| What the task asks |
Of the lines listed below, return exactly those that run from the line containing "2. (low)private individuals" through the line containing "3. undergraduates;", both included.

| Data excerpts |
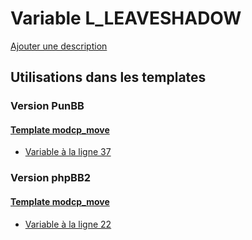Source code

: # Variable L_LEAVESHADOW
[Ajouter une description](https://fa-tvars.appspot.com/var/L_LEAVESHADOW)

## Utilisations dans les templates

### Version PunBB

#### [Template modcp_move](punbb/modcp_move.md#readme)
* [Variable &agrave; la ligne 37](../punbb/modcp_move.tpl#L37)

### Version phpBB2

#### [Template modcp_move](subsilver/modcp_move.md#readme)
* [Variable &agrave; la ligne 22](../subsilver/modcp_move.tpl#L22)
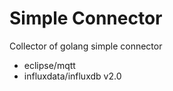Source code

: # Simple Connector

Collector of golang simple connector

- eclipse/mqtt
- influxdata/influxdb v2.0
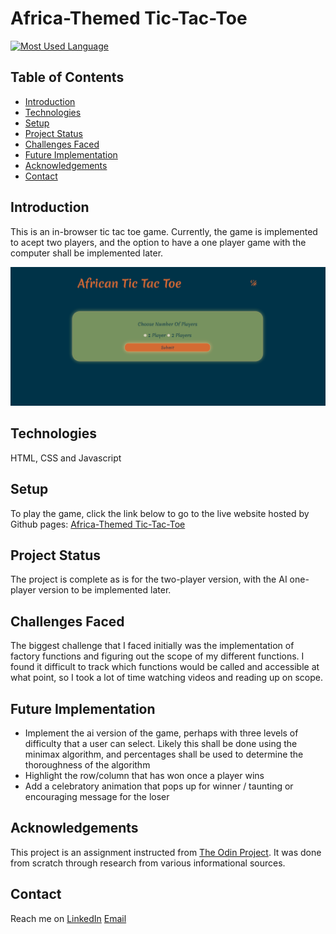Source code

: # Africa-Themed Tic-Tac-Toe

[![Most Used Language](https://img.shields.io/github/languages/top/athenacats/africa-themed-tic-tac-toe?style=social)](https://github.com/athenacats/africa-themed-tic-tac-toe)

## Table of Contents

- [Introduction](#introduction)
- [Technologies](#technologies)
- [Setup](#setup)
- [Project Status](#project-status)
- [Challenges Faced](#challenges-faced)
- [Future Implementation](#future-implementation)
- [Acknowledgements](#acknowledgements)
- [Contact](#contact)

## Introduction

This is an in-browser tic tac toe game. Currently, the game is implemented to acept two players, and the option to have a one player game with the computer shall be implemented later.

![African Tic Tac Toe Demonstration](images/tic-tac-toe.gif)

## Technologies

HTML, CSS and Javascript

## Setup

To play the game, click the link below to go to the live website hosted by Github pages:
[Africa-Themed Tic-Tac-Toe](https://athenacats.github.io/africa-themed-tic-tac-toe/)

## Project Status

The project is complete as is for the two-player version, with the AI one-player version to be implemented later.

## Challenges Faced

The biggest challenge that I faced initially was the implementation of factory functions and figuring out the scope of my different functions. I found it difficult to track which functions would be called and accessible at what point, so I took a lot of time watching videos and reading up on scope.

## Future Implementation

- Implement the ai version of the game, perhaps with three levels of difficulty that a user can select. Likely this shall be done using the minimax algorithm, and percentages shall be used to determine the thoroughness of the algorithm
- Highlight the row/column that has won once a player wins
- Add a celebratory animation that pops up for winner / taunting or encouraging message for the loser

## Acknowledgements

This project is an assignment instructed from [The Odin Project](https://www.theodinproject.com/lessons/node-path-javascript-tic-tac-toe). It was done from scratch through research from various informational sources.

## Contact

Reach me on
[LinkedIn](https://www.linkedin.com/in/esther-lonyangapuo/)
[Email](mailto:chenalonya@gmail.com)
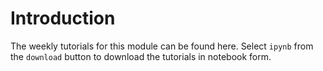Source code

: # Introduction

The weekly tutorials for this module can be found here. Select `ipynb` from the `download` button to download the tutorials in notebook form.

* * *

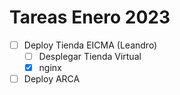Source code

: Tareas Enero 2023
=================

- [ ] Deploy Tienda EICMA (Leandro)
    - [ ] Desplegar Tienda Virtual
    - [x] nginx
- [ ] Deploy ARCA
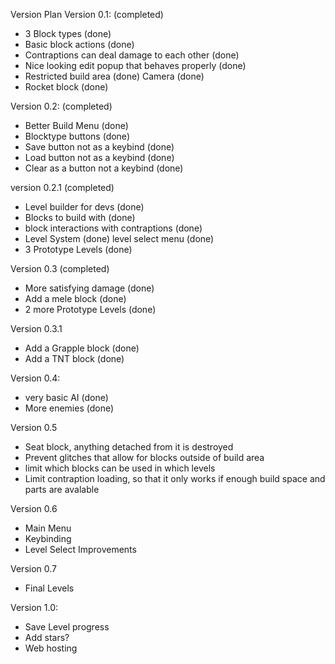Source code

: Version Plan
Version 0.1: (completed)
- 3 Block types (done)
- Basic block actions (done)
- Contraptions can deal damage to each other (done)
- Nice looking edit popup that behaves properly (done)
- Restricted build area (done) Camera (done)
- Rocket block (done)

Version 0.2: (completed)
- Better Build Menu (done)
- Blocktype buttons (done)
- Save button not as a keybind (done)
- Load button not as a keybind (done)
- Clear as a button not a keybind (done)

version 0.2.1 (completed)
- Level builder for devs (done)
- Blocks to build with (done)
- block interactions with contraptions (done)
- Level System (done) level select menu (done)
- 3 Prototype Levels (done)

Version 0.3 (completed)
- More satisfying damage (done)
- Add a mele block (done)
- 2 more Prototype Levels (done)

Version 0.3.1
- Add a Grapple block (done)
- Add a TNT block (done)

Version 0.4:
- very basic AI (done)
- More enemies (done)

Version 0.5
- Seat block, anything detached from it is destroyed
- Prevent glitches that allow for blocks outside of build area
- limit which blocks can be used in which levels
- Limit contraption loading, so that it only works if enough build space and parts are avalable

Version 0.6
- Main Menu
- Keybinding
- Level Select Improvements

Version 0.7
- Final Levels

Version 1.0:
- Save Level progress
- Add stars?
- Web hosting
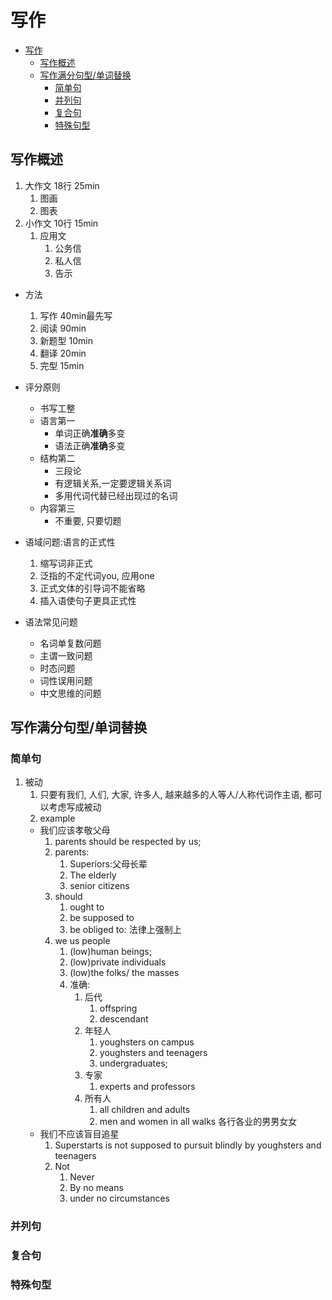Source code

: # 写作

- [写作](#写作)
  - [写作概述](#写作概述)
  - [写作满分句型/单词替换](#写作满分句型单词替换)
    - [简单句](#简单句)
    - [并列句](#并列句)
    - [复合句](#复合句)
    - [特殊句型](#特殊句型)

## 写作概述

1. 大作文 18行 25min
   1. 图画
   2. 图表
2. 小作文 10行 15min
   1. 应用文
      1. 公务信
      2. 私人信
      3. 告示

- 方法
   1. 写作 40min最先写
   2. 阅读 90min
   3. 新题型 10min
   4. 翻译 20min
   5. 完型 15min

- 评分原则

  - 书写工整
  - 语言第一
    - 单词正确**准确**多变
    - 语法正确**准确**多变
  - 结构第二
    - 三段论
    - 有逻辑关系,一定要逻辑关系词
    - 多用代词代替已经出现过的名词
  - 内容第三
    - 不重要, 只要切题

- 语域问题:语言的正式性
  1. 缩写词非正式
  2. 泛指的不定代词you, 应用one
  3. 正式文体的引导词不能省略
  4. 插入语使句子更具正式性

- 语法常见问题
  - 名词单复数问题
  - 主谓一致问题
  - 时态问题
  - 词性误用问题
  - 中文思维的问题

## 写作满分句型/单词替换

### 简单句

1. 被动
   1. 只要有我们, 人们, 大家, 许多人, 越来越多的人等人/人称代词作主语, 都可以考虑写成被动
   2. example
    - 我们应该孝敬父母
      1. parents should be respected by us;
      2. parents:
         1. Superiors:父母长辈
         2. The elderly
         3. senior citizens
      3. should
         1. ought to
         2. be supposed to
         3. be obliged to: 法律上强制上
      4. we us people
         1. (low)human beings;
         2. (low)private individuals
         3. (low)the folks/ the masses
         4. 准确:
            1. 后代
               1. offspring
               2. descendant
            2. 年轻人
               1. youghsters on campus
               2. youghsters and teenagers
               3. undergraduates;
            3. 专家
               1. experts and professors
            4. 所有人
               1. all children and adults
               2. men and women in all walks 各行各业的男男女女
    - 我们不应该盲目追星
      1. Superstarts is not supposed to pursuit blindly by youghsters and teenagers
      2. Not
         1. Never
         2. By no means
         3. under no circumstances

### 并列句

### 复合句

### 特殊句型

| Problem solution |
         2. (low)private individuals
         3. (low)the folks/ the masses
         4. 准确:
            1. 后代
               1. offspring
               2. descendant
            2. 年轻人
               1. youghsters on campus
               2. youghsters and teenagers
               3. undergraduates;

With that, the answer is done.